What to work on:
Write every entry out again with no changes, and leave the images behind.

Excerpted data:

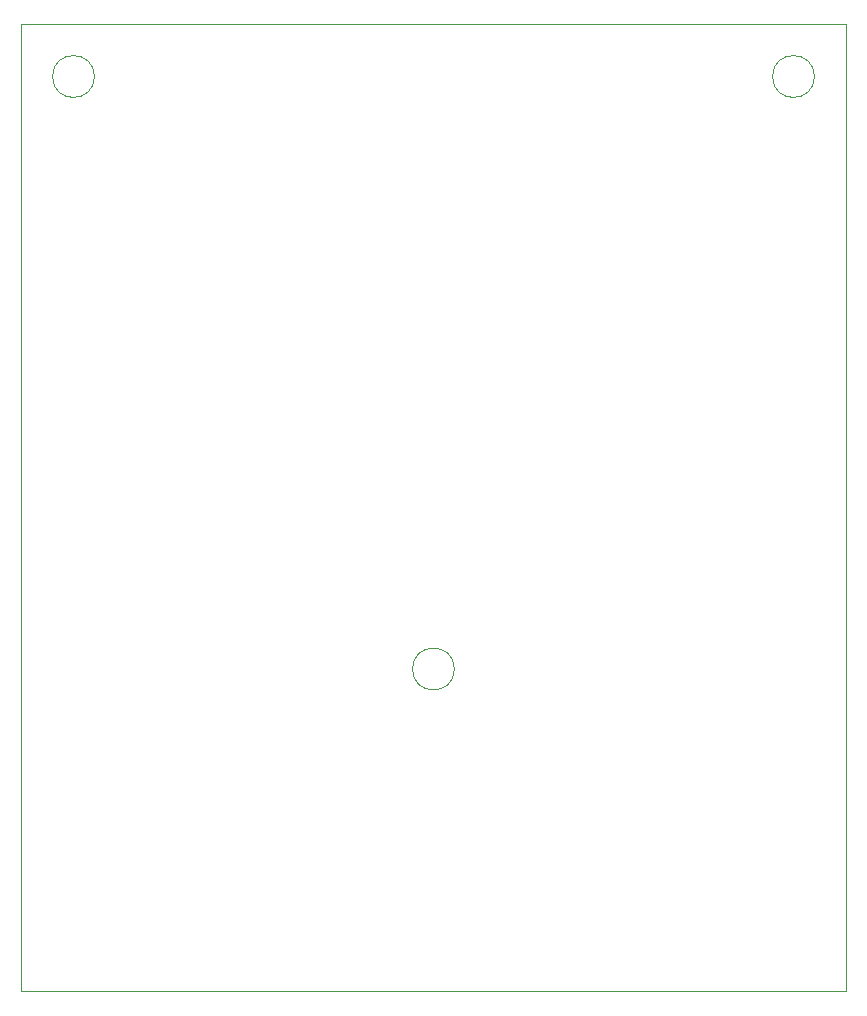
<source format=gm1>
G04 #@! TF.GenerationSoftware,KiCad,Pcbnew,(5.1.9)-1*
G04 #@! TF.CreationDate,2024-04-03T19:01:00-04:00*
G04 #@! TF.ProjectId,Shield Drive Moteur DC,53686965-6c64-4204-9472-697665204d6f,rev?*
G04 #@! TF.SameCoordinates,Original*
G04 #@! TF.FileFunction,Profile,NP*
%FSLAX46Y46*%
G04 Gerber Fmt 4.6, Leading zero omitted, Abs format (unit mm)*
G04 Created by KiCad (PCBNEW (5.1.9)-1) date 2024-04-03 19:01:00*
%MOMM*%
%LPD*%
G01*
G04 APERTURE LIST*
G04 #@! TA.AperFunction,Profile*
%ADD10C,0.050000*%
G04 #@! TD*
G04 APERTURE END LIST*
D10*
X189103000Y-110490000D02*
G75*
G03*
X189103000Y-110490000I-1778000J0D01*
G01*
X158623000Y-60325000D02*
G75*
G03*
X158623000Y-60325000I-1778000J0D01*
G01*
X219583000Y-60325000D02*
G75*
G03*
X219583000Y-60325000I-1778000J0D01*
G01*
X152400000Y-55880000D02*
X152400000Y-137795000D01*
X222250000Y-55880000D02*
X152400000Y-55880000D01*
X222250000Y-137795000D02*
X222250000Y-55880000D01*
X222250000Y-137795000D02*
X152400000Y-137795000D01*
M02*

</source>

Solution to this exercise:
<source format=gm1>
G04 #@! TF.GenerationSoftware,KiCad,Pcbnew,(5.1.9)-1*
G04 #@! TF.CreationDate,2024-04-03T19:01:00-04:00*
G04 #@! TF.ProjectId,Shield Drive Moteur DC,53686965-6c64-4204-9472-697665204d6f,rev?*
G04 #@! TF.SameCoordinates,Original*
G04 #@! TF.FileFunction,Profile,NP*
%FSLAX46Y46*%
G04 Gerber Fmt 4.6, Leading zero omitted, Abs format (unit mm)*
G04 Created by KiCad (PCBNEW (5.1.9)-1) date 2024-04-03 19:01:00*
%MOMM*%
%LPD*%
G01*
G04 APERTURE LIST*
G04 #@! TA.AperFunction,Profile*
%ADD10C,0.050000*%
G04 #@! TD*
G04 APERTURE END LIST*
D10*
X189103000Y-110490000D02*
G75*
G03*
X189103000Y-110490000I-1778000J0D01*
G01*
X158623000Y-60325000D02*
G75*
G03*
X158623000Y-60325000I-1778000J0D01*
G01*
X219583000Y-60325000D02*
G75*
G03*
X219583000Y-60325000I-1778000J0D01*
G01*
X152400000Y-55880000D02*
X152400000Y-137795000D01*
X222250000Y-55880000D02*
X152400000Y-55880000D01*
X222250000Y-137795000D02*
X222250000Y-55880000D01*
X222250000Y-137795000D02*
X152400000Y-137795000D01*
M02*

</source>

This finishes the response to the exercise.